+++ DATA RECORDS +++

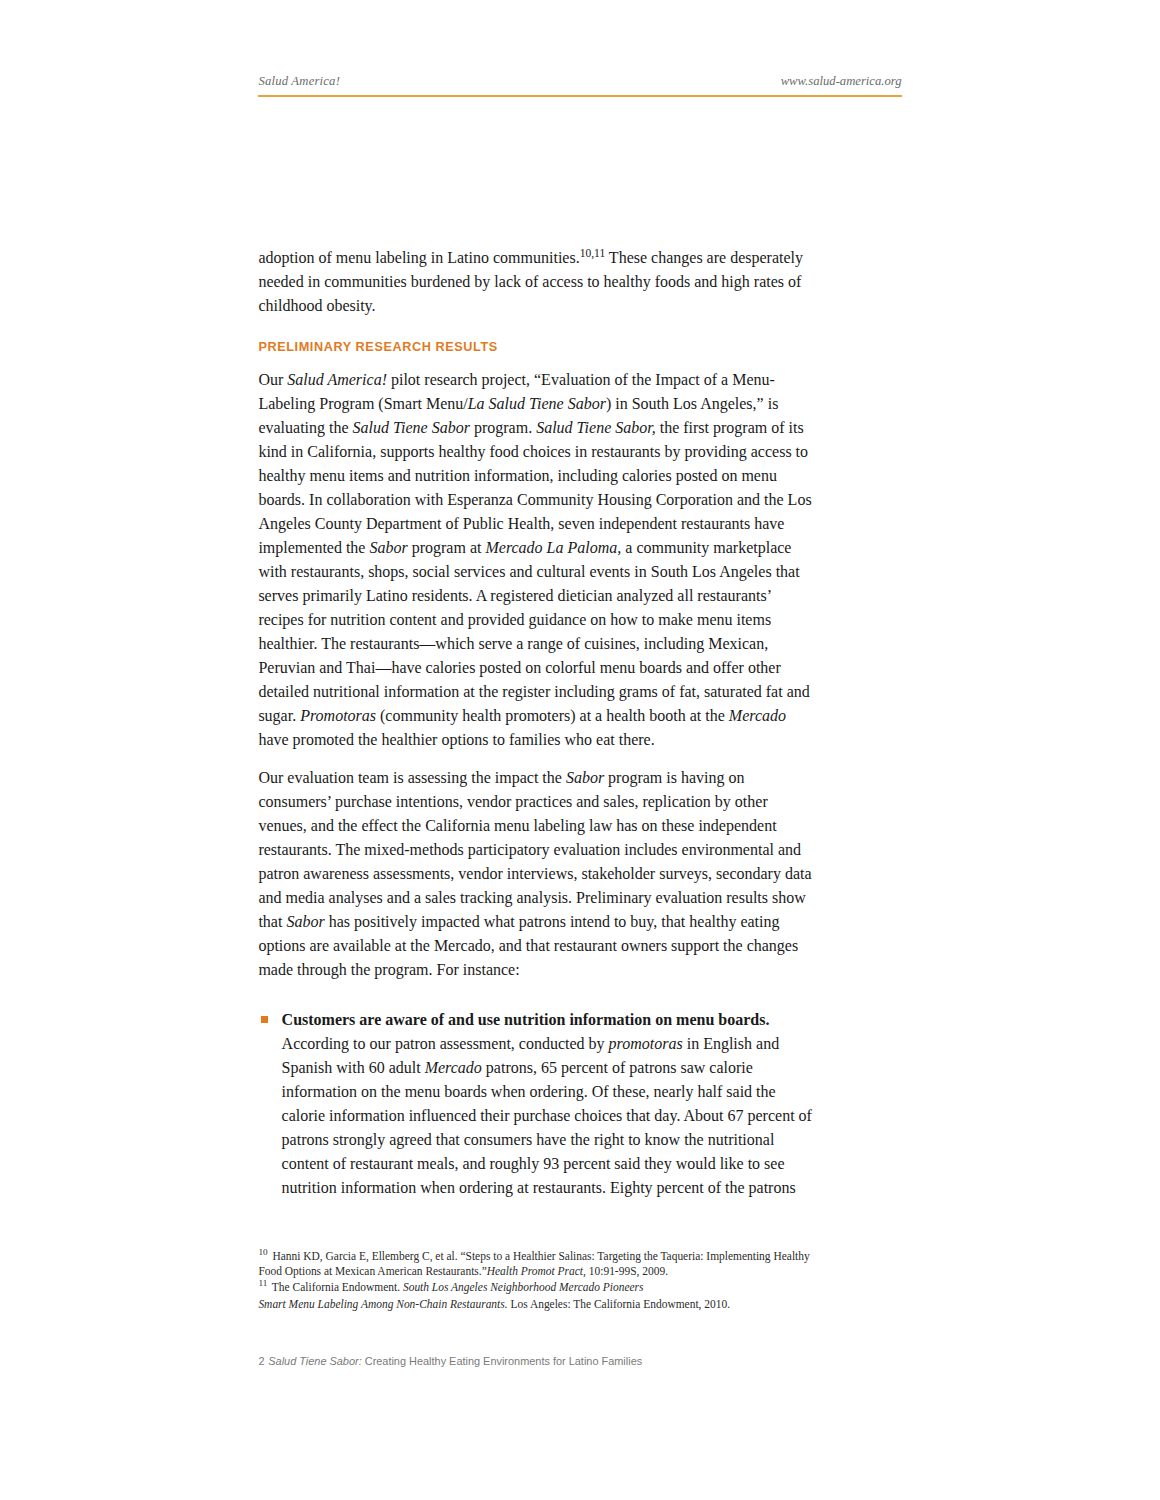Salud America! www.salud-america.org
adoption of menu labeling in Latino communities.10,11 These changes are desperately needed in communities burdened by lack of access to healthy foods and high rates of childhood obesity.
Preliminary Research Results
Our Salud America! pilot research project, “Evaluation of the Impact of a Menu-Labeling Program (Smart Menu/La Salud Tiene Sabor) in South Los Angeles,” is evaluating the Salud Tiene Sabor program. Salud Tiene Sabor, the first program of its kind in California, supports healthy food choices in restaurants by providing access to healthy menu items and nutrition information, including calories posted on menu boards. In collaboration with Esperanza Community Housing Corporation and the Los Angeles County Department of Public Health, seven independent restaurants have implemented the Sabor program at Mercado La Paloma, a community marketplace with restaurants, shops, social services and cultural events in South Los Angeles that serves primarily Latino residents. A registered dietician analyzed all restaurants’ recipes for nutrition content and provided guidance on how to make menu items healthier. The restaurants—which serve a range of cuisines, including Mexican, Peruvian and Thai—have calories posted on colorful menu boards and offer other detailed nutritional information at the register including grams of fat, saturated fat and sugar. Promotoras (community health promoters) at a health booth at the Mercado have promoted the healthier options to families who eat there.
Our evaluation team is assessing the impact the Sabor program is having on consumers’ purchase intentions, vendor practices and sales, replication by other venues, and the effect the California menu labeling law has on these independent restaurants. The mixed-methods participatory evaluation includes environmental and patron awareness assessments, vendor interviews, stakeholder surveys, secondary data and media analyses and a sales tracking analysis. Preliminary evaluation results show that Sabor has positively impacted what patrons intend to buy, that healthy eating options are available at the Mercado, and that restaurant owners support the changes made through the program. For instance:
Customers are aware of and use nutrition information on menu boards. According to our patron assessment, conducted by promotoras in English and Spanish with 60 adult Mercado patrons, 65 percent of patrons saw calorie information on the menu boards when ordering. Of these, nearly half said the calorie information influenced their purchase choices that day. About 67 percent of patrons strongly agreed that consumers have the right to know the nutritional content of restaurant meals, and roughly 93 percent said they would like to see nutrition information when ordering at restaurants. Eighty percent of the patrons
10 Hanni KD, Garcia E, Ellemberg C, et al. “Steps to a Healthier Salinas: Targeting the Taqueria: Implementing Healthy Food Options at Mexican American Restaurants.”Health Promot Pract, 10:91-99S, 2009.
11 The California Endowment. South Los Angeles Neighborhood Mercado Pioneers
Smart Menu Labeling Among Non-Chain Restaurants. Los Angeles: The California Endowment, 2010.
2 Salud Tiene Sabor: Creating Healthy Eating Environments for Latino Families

+++

## INSTRUCTIONS TO FOLLOW
Write out the records in full and exactly, omitting the pictures they hold.

## EXERCISE ANSWER
Salud America! www.salud-america.org
adoption of menu labeling in Latino communities.10,11 These changes are desperately needed in communities burdened by lack of access to healthy foods and high rates of childhood obesity.
Preliminary Research Results
Our Salud America! pilot research project, “Evaluation of the Impact of a Menu-Labeling Program (Smart Menu/La Salud Tiene Sabor) in South Los Angeles,” is evaluating the Salud Tiene Sabor program. Salud Tiene Sabor, the first program of its kind in California, supports healthy food choices in restaurants by providing access to healthy menu items and nutrition information, including calories posted on menu boards. In collaboration with Esperanza Community Housing Corporation and the Los Angeles County Department of Public Health, seven independent restaurants have implemented the Sabor program at Mercado La Paloma, a community marketplace with restaurants, shops, social services and cultural events in South Los Angeles that serves primarily Latino residents. A registered dietician analyzed all restaurants’ recipes for nutrition content and provided guidance on how to make menu items healthier. The restaurants—which serve a range of cuisines, including Mexican, Peruvian and Thai—have calories posted on colorful menu boards and offer other detailed nutritional information at the register including grams of fat, saturated fat and sugar. Promotoras (community health promoters) at a health booth at the Mercado have promoted the healthier options to families who eat there.
Our evaluation team is assessing the impact the Sabor program is having on consumers’ purchase intentions, vendor practices and sales, replication by other venues, and the effect the California menu labeling law has on these independent restaurants. The mixed-methods participatory evaluation includes environmental and patron awareness assessments, vendor interviews, stakeholder surveys, secondary data and media analyses and a sales tracking analysis. Preliminary evaluation results show that Sabor has positively impacted what patrons intend to buy, that healthy eating options are available at the Mercado, and that restaurant owners support the changes made through the program. For instance:
Customers are aware of and use nutrition information on menu boards. According to our patron assessment, conducted by promotoras in English and Spanish with 60 adult Mercado patrons, 65 percent of patrons saw calorie information on the menu boards when ordering. Of these, nearly half said the calorie information influenced their purchase choices that day. About 67 percent of patrons strongly agreed that consumers have the right to know the nutritional content of restaurant meals, and roughly 93 percent said they would like to see nutrition information when ordering at restaurants. Eighty percent of the patrons
10 Hanni KD, Garcia E, Ellemberg C, et al. “Steps to a Healthier Salinas: Targeting the Taqueria: Implementing Healthy Food Options at Mexican American Restaurants.”Health Promot Pract, 10:91-99S, 2009.
11 The California Endowment. South Los Angeles Neighborhood Mercado Pioneers
Smart Menu Labeling Among Non-Chain Restaurants. Los Angeles: The California Endowment, 2010.
2 Salud Tiene Sabor: Creating Healthy Eating Environments for Latino Families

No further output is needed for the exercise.